We are now ready to share this refined list of highly likely road change detections with our partners.

Tier 3: Rigorous Road Data Curation and Updates

We will share this AI-derived, efficiently human-curated list of road change detections with our partners, who defined the need parameters in the first place. Depending on the level of rigor their requirements dictate, they may still have to deploy field resources and conduct the same manual curation they have always done. However they now have a significant advantage, knowing exactly where to conduct such efforts, and likely having a more replete set of updates needed overall. By comparison, they would otherwise have to rely on government announcements, manual and infrequent imagery searches, or physically driving around to look for changes.

Our partners can now bypass many of those efforts and skip straight to deploying their collection assets, targeting only those locations that have high confidence or recently occurred, relevant changes. The time and cost savings for this can be substantial, as can the improvement in result quality.

How much time and cost can GO save?

Orbital Insight’s solution costs ~15% of the traditional method. Time and cost savings can vary from one use case to the next, but a good example is shown in Figure 11 below. This is the estimated time and cost that would be taken by using two different time periods to search for change, in this case detecting roads changed all over Japan (area: 378,000 km²).

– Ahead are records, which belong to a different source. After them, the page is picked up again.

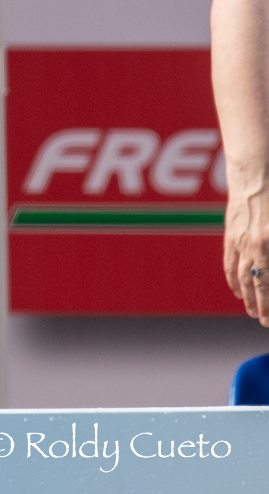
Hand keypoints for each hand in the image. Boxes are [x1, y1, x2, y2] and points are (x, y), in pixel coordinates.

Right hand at [227, 187, 268, 323]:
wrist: (255, 173)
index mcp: (266, 244)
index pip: (268, 282)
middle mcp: (251, 245)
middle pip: (254, 283)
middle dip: (259, 304)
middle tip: (262, 321)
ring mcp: (238, 240)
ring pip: (240, 274)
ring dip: (246, 295)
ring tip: (251, 310)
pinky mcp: (230, 234)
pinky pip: (229, 261)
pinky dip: (232, 278)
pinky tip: (236, 288)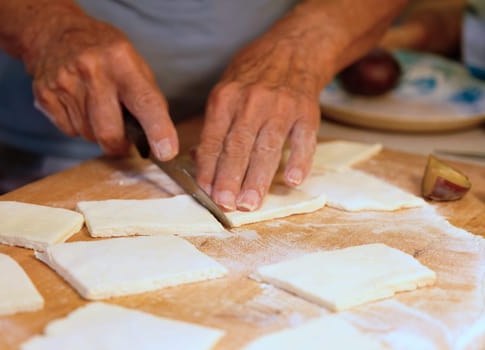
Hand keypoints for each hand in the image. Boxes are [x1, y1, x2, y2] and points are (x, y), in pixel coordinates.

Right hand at [28, 12, 177, 158]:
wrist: (56, 34)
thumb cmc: (105, 54)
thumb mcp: (135, 65)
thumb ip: (148, 100)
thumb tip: (159, 140)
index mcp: (121, 61)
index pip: (145, 101)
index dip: (158, 130)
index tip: (166, 152)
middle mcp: (92, 70)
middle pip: (109, 132)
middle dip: (119, 145)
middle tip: (123, 139)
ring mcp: (64, 83)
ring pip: (89, 135)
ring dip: (98, 132)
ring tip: (96, 107)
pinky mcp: (45, 95)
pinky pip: (70, 131)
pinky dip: (79, 126)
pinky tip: (79, 104)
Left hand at [196, 33, 332, 210]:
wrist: (294, 49)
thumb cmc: (253, 74)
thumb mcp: (226, 90)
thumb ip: (214, 125)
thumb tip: (199, 161)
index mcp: (226, 98)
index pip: (214, 139)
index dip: (209, 168)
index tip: (207, 193)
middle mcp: (252, 102)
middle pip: (238, 145)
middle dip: (230, 177)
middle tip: (226, 204)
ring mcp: (282, 107)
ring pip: (267, 147)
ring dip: (258, 178)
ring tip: (250, 204)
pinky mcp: (307, 112)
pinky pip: (303, 140)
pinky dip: (299, 160)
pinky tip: (292, 180)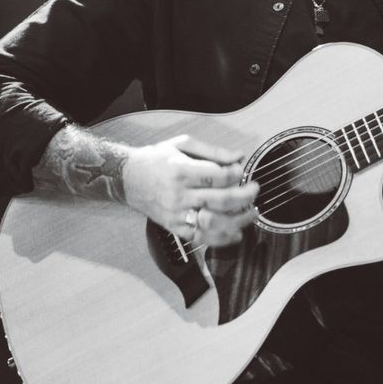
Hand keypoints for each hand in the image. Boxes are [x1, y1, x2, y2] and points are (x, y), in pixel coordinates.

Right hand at [122, 134, 258, 246]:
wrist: (127, 178)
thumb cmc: (156, 159)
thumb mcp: (182, 144)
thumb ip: (213, 150)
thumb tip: (239, 156)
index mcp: (181, 171)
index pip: (218, 176)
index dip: (237, 174)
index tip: (243, 171)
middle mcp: (179, 194)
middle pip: (220, 200)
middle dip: (244, 196)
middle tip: (255, 190)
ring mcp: (177, 214)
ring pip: (213, 223)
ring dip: (238, 220)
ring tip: (251, 213)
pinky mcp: (175, 227)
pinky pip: (201, 238)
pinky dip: (221, 239)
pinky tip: (235, 234)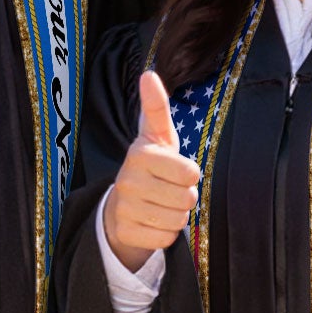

Traditional vs geospatial analysis cost analysis

Figure 11: Example of cost comparisons for commercial-grade road detection of all over Japan.


Changes in land use or land cover are crucial elements for understanding socioeconomic behavior, as well as ensuring accuracy in managing nationwide infrastructures and the adoption of new technologies. Raw satellite imagery is often used as the first source of information for such updates. However, this relies on adequate wide-area coverage, and significant time and financial costs. Furthermore, a single satellite provider will not be able to simultaneously deliver the cadence and resolution needed to support most commercial use cases; nor can the level of accuracy derived from satellites support all commercial use case requirements.

Orbital Insight provides systematic AI solutions based on the valued strategic supply-chain and multi-sensor data partnerships we have cultivated over the past five years. We combine our self-developed AI algorithms and efficient validation process of any change detected. These are all accessible through our online GO platform. In this way, GO is able to accomplish substantial savings in time and cost and effort, with improved data accuracy and currency.